Langkah pemerintah itu sebenarnya juga sudah terbukti dengan menurunkan suku bunga kredit usaha rakyat (KUR) yang semula 7% menjadi 6%. Tak hanya menurunkan bunga KUR, pemerintah juga menaikkan plafon KUR yang semula Rp 140 triliun di tahun 2019 menjadi Rp 190 triliun di tahun 2020.
BNI juga sudah mendapatkan kepercayaan dari pemerintah dalam menyalurkan KUR tahun ini. Adapun, jatah yang diperoleh BNI mencapai Rp 22 triliun atau meningkat 37,5% dari tahun 2019 yang sebesar Rp 16 triliun.
Lantaran KUR juga masuk ke dalam klasifikasi kredit UMKM, bank berlogo 46 ini praktis memberikan peluang bagi perbankan untuk meningkatkan penyaluran kredit.
Sebagai informasi tambahan, menurut catatan perseroan penyaluran kredit UMKM BNI per November 2019 sudah sebesar Rp 75 triliun, meningkat 13,7% dari periode November 2018. Kualitas NPL juga terjaga stabil di level 2,1%.
Sedikit berbeda, PT Bank Mandiri Tbk justru memandang kredit kecil khususnya UKM justru terbukti yang paling tahan terhadap gejolak ekonomi. Sekretaris Perusahaan Bank Mandiri Rohan Hafas juga mengatakan bahwa sektor UKM memang jadi salah satu mesin pertumbuhan bisnis.
Apalagi, Bank Mandiri diuntungkan dari banyaknya debitur korporasi besar. Tak jarang, Bank Mandiri memanfaatkan keunggulan tersebut dengan menggarap value chain dari sektor korporasi tersebut hingga ke UKM. "Bahkan sampai ke mikro dan konsumer," terang Rohan.
Lebih lanjut, bank berlogo pita emas ini menyebut potensi bisnis UKM ritel juga masih terbuka lebar, bahkan semakin baik dengan meluasnya pemasaran melalui sarana digital (e-commerce dan market place).
Baca Juga: Ketika UMKM didorong melantai di bursa efek
Adapun, penyaluran kredit UKM Bank Mandiri posisi November 2019 mengalami pertumbuhan yang bagus yaitu tumbuh 15,4% secara yoy dari Rp 69,27 triliun menjadi Rp 79,93 triliun.
Di luar itu, rasio NPL kredit UKM Bank Mandiri juga masih terjaga rendah di level 1,32%, sejalan dengan target di bawah 2%.
Bukan hanya bank besar saja, bank kecil seperti PT Bank Woori Saudara Tbk (BWS) juga faktanya masih membukukan realisasi kredit UMKM sebesar Rp 12,2 triliun di akhir 2019 lalu.

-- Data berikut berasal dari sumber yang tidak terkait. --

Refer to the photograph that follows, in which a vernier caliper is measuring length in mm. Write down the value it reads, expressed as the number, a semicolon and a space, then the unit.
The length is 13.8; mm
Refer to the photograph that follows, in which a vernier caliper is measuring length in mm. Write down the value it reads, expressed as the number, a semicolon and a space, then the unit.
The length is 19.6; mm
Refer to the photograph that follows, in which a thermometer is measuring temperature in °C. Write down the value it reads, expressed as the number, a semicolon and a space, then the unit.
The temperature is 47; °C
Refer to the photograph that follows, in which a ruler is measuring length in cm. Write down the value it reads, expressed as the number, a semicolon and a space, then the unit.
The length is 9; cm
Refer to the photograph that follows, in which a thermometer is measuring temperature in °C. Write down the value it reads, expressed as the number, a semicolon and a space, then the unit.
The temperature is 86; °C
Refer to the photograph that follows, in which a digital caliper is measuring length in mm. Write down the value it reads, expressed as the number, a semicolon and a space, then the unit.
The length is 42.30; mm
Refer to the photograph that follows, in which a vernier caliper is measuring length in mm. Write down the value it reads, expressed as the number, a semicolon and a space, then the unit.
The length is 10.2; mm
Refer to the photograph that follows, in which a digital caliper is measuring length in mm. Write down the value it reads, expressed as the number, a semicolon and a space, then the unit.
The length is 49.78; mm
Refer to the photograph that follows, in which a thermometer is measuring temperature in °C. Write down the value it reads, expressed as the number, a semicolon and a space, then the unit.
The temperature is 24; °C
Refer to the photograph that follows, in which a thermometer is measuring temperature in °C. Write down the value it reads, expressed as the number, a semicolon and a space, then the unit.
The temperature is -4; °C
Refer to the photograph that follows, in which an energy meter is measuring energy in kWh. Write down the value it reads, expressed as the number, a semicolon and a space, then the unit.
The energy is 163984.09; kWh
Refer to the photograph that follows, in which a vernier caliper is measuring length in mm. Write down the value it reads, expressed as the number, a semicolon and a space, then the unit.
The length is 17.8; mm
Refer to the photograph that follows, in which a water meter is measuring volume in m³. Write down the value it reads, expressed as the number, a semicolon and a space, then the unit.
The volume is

Angka tersebut masih tumbuh sekitar Rp 1,08 triliun atau 9,6% secara tahunan.
Direktur Kepatuhan BWS I Made Mudiastra bilang, NPL sektor UMKM perseroan juga masih terjaga rendah di level 1,58%.
Pihaknya membenarkan bahwa segmen UMKM tengah menantang saat ini. Artinya, meski permintaan kredit baru tetap tinggi, perbankan mau tidak mau harus sangat selektif memberikan kredit.
"Tidak ada sektor yang kami hindari, yang penting selektif memilih," katanya.
Diharapkan, realisasi di tahun lalu masih bisa bertahan hingga penghujung 2020.